Ausgangstext:

-----

Eine Schlüsselszene des Romans ist der nächtliche Traum, in dem Clemens beim Graben im Lehmboden des Pelion auf das gewaltige Erzhaupt eines Kolosses stößt, dessen Leib sich durch den ganzen Pelion erstreckt – „der Leib eines in Kupfer erstarrten Rossmannes“. Lapithen und Kentauren verstehen sich nicht und bekriegen einander, auch innerhalb der Lager von Lapithen wie Kentauren kommt es immer wieder zu blindwütigen Ausbrüchen von Zorn, Hass, Feindschaft und Gewalt. „In der Bildersprache des Traums wird der Pelion nicht nur als eine mythische, d. h. vom Wesen des Kentauren geprägte Landschaft bezeichnet, sondern auch Clemens’ Handlungsweise in diesem mythischen Raum als ein Eindringen in dessen Wesenstiefe gedeutet.“[7] Der Kentaur „symbolisiert die geistig-körperliche Doppelnatur des Menschen“.

-----

Seitenweise extrahierte Texte:
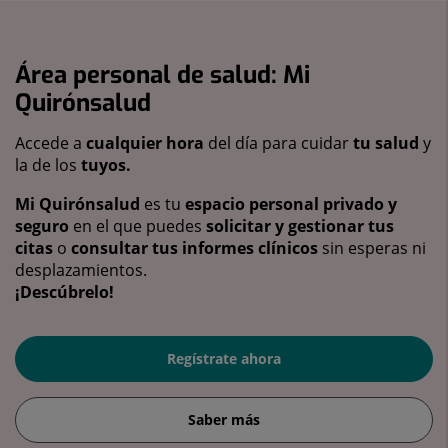
Área personal de salud: Mi
Quirónsalud
Accede a
cualquier hora
del día para cuidar
tu salud
y
la de los
tuyos.
Mi Quirónsalud
es tu
espacio personal privado y
seguro
en el que puedes
solicitar y gestionar tus
citas
o
consultar tus informes clínicos
sin esperas ni
desplazamientos.
¡Descúbrelo!
Regístrate ahora
Saber más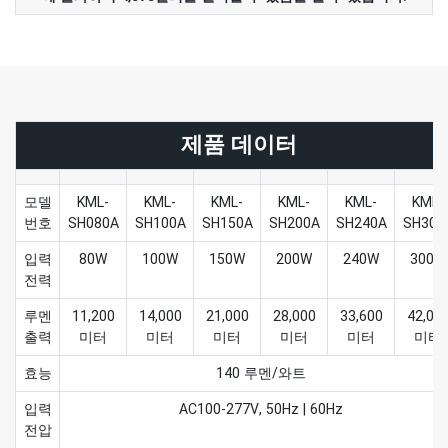
제품 데이터
모델
KML-
KML-
KML-
KML-
KML-
KML-
번호
SH080A
SH100A
SH150A
SH200A
SH240A
SH300
입력
80W
100W
150W
200W
240W
300W
전력
루멘
11,200
14,000
21,000
28,000
33,600
42,00
출력
미터
미터
미터
미터
미터
미터
효능
140 루멘/와트
입력
AC100-277V, 50Hz | 60Hz
전압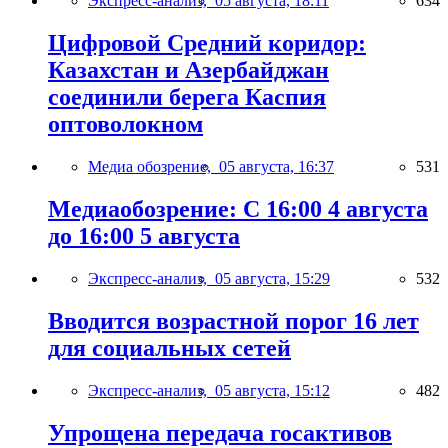
Экспресс-анализ,
05 августа, 18:11
634
Цифровой Средний коридор:
Казахстан и Азербайджан
соединили берега Каспия
оптоволокном
Медиа обозрение,
05 августа, 16:37
531
Медиаобозрение: С 16:00 4 августа
до 16:00 5 августа
Экспресс-анализ,
05 августа, 15:29
532
Вводится возрастной порог 16 лет
для социальных сетей
Экспресс-анализ,
05 августа, 15:12
482
Упрощена передача госактивов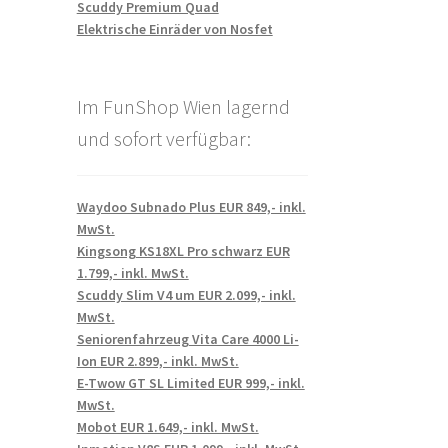
Scuddy Premium Quad
Elektrische Einräder von Nosfet
Im FunShop Wien lagernd
und sofort verfügbar:
Waydoo Subnado Plus EUR 849,- inkl.
MwSt.
Kingsong KS18XL Pro schwarz EUR
1.799,- inkl. MwSt.
Scuddy Slim V4 um EUR 2.099,- inkl.
MwSt.
Seniorenfahrzeug Vita Care 4000 Li-
Ion EUR 2.899,- inkl. MwSt.
E-Twow GT SL Limited EUR 999,- inkl.
MwSt.
Mobot EUR 1.649,- inkl. MwSt.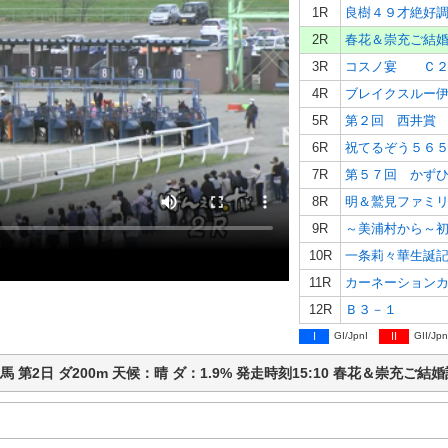
1R
良樹４９才絶好
2R
春花＆崇充ご結
3R
コスノ宴 Ｃ２
4R
ブレイクスルー
5R
第２回 西井賞
6R
祝てるぞう５６
7R
第５７回 かず
8R
明＆鷲見ファミ
9R
～美浦村から～
10R
一条莉々華生誕
11R
12R
Ｂ３－１
I
GI/JpnI
II
GII/Jpn
ば競馬 第2日 ダ200m 天候：晴 ダ：1.9% 発走時刻15:10 春花＆崇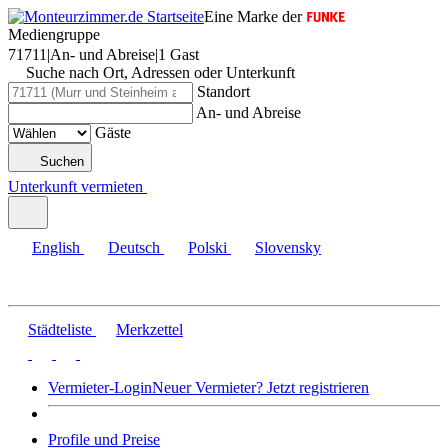
Eine Marke der
Mediengruppe
71711
|
An- und Abreise
|
1 Gast
Suche nach Ort, Adressen oder Unterkunft
Standort
An- und Abreise
Gäste
Suchen
Unterkunft vermieten
English
Deutsch
Polski
Slovensky
Städteliste
Merkzettel
Vermieter-Login
Neuer Vermieter? Jetzt registrieren
Profile und Preise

-----

Was zu tun ist: Prüfe bitte, ob diese Aussagen mit dem Ausgangstext übereinstimmen, und gib zu jeder Ja oder Nein samt den ausschlaggebenden Worten des Ausgangstexts als wörtliches Zitat an: (a) Im Traum stößt Clemens beim Graben auf das Haupt eines Kolosses aus Erz. (b) Innerhalb der Lager der Lapithen und der Kentauren herrscht Frieden. (c) Der Kentaur steht für die rein körperliche Natur des Menschen. Das Material spielt hierfür keine Rolle.

Lösung der Aufgabe:
(a) Ja: „auf das gewaltige Erzhaupt eines Kolosses stößt“
(b) Nein: „auch innerhalb der Lager von Lapithen wie Kentauren kommt es immer wieder zu blindwütigen Ausbrüchen von Zorn, Hass, Feindschaft und Gewalt“
(c) Nein: „symbolisiert die geistig-körperliche Doppelnatur des Menschen“